The pattern here is:
local t; local key=$1; local a = {[key] = 3}; for i = 1, 1e7 do local j
= a[key] end
Full results, not converted to cycles (only user time), and without
subtracting the cost of the for loop itself (about 0.12)
normalization patch (note 6)
key no sse sse note no sse sse
1 1.22 1.17 (1) 1.15 1.04
27 1.22 1.19 (2) 1.16 1.03
2^31-1 1.21 1.20 1.15 1.04
2^31 5.67 1.12 (3) 5.64 1.11
1e200 5.65 1.13 5.63 1.11
1/0 9.64 5.19 (4) 5.63 1.13
2^-1022 1.12 1.13 1.07 1.11
2^-1023 4.67 7.50 (5) 1.07 8.23
true 0.52 0.50 0.52 0.50
'a' 0.45 0.45 0.45 0.44
{} 0.83 0.80 0.83 0.80
function()end 0.82 0.81 0.82 0.80
Conclusion: Lua is optimised for string lookups in hash tables and
integer lookups in the array part. That seems appropriate to me. The
penalty for use of an object is noticeable but not outrageous. Floating
point keys are problematic in certain cases, but probably not common
cases. In any event, replacing the floating point normalization with an
explicit check for 0 is probably an improvement.
Notes:
0) The test does not account for hash collisions. Floating point keys
are normalized by adding 1 to the key, so considerable precision will
be lost for very small keys; in particular, all keys in the range
(-2^-52, 2^-52) hash to the same place.
1) The pattern with key=1 does not create a as an array, so the lookup
is in the hash part of a. Contrast:
local t; local key=1; local a = {3}; for i = 1, 1e7 do local j = a[key]
end
0.55 real 0.53 user 0.01 sys
local t; local key=1; local a = {[key] = 3}; for i = 1, 1e7 do local j
= a[key] end
1.22 real 1.22 user 0.00 sys
2) The SSE2 conversion does not seem to be measurably faster in the
case where the conversion does not overflow (but see below).

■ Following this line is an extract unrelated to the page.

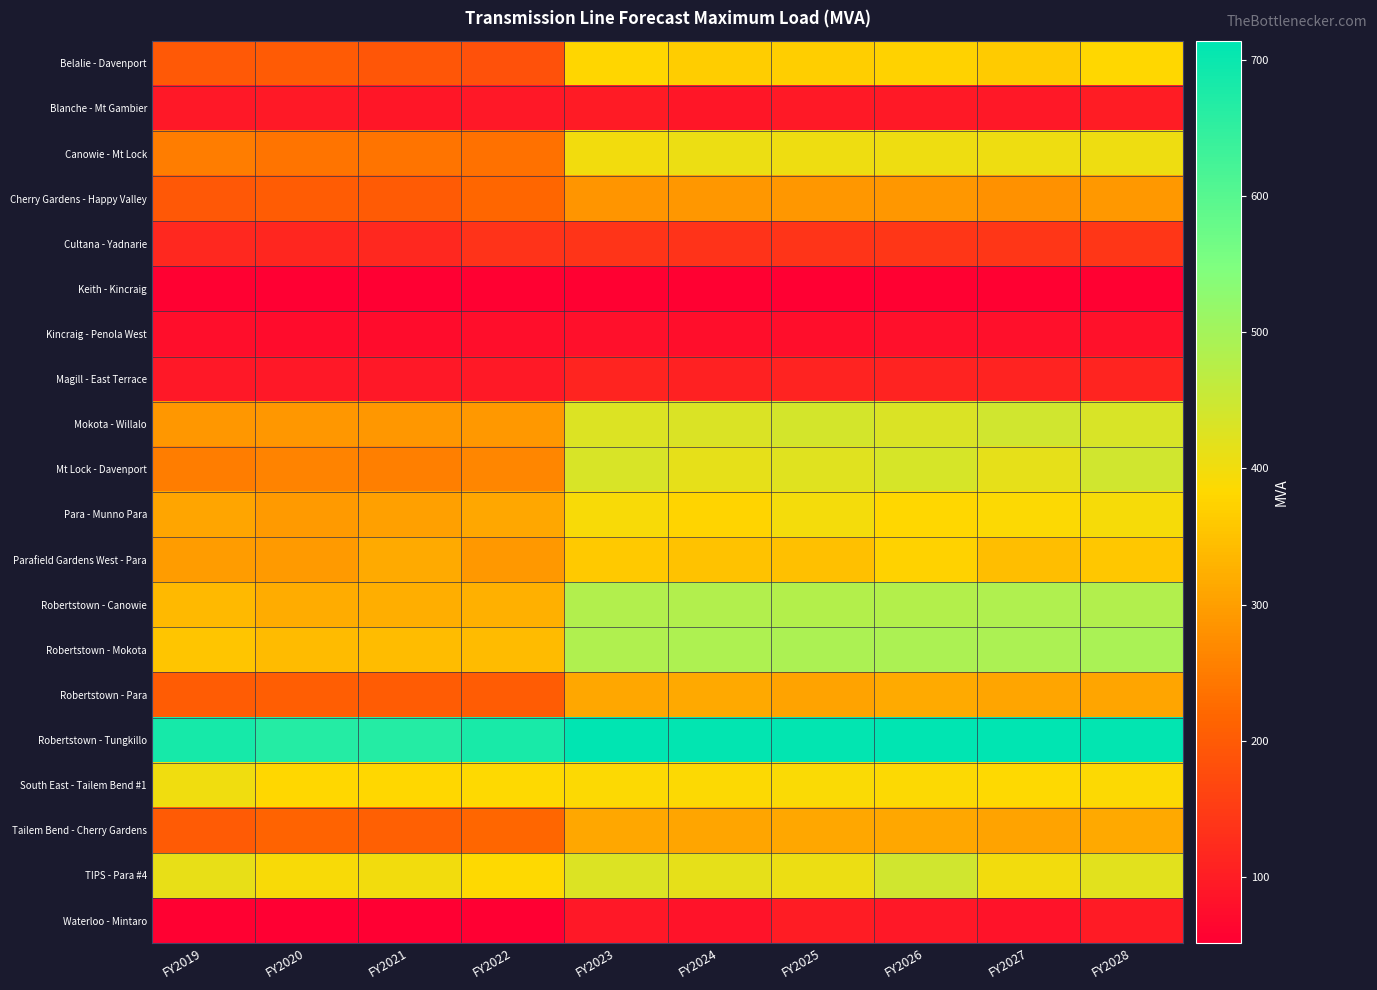

What is the minimum value shown in the chart?

51.1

3) 2^31 (and 1e200) cause integer overflow on double-to-int conversion.
My guess is that the SSE2 instructions avoid a penalty in this case.

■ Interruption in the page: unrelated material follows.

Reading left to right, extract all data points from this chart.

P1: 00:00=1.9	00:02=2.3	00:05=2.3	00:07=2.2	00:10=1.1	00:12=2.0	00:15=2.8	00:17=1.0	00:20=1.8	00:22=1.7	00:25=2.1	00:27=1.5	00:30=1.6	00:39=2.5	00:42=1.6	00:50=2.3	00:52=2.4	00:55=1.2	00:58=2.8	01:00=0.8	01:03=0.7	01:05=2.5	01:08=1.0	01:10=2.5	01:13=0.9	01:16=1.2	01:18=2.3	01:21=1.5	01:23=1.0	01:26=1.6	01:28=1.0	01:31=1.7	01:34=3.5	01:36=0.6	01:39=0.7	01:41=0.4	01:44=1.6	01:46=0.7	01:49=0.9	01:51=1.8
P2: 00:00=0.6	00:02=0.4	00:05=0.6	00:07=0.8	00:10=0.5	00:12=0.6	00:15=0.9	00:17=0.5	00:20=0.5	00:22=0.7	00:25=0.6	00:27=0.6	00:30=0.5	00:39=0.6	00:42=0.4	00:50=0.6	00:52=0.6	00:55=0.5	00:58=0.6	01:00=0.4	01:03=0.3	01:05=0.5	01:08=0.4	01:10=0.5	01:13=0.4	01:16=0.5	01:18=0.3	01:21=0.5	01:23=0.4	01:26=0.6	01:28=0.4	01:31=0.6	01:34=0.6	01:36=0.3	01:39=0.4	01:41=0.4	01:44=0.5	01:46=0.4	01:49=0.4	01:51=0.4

4) This is the penalty for compuations with infinity. Apparently, SSE2
is used (if available) for the initial cast to integer, but not for the
normalizing addition of 1 in the case that the hash is computed from
the floating point representation.
5) 2^-1023 is denormalized. This seems to trigger a slow-down with the
SSE2 conversion; at least, that's the only explanation I can come up
with.
6) A considerable amount of the slowdown in unusual cases comes from
the normalization step (n += 1) in hashnum. I replaced this with an
explicit test for 0:
if (n == 0) return hashnode(t, 0);
This will also avoid hash collisions on very small keys. While this
simple-minded benchmark cannot be considered more than an indication,
it seems that this patch improves performance in all cases except
denormalised values with SSE2 conversion.